WORK ITEM: Show each line of the records below where the word "ring" occurs.

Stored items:
+++

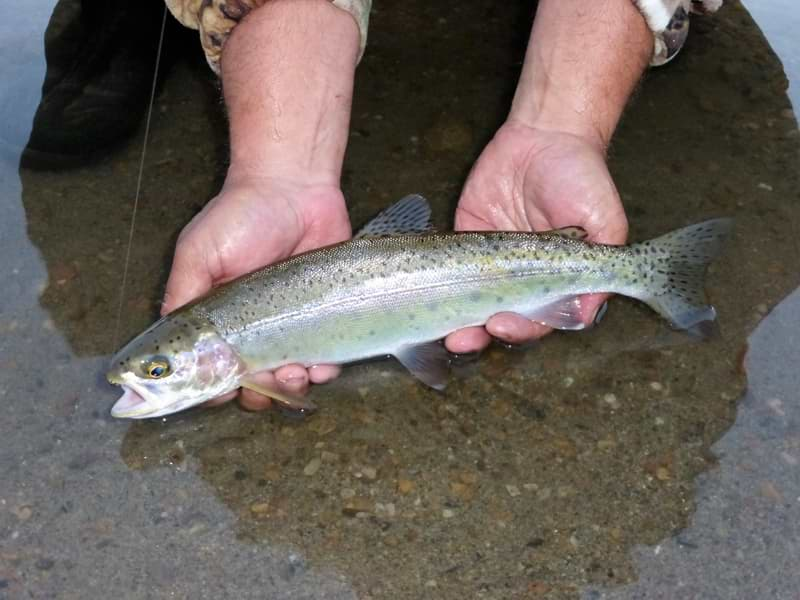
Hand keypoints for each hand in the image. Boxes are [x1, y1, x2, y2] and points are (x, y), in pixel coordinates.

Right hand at [162, 174, 350, 409]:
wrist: (296, 189)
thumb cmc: (240, 217)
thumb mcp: (197, 253)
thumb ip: (181, 297)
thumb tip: (167, 348)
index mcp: (217, 321)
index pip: (211, 371)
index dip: (214, 388)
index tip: (224, 387)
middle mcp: (252, 330)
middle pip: (252, 384)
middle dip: (257, 393)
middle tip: (264, 380)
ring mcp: (289, 327)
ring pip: (288, 380)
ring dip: (290, 388)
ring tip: (295, 373)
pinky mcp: (323, 319)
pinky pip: (324, 362)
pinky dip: (322, 372)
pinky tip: (321, 365)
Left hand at [444, 120, 627, 353]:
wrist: (544, 135)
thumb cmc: (582, 178)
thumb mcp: (604, 222)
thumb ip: (601, 268)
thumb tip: (586, 312)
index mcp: (556, 281)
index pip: (537, 319)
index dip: (521, 328)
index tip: (504, 323)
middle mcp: (522, 278)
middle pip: (501, 318)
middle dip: (483, 331)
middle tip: (464, 336)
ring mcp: (491, 263)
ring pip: (472, 303)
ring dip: (459, 322)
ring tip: (446, 332)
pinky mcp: (465, 241)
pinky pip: (449, 271)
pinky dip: (438, 288)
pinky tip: (428, 298)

+++

ANSWER SECTION:
ring mcp: (289, 327)
ring pip: (288, 380)
ring dip: (290, 388)
ring tip: (295, 373)
ring mcp: (491, 263)
ring pip: (472, 303)
ring dip: (459, 322)
ring tip: (446, 332)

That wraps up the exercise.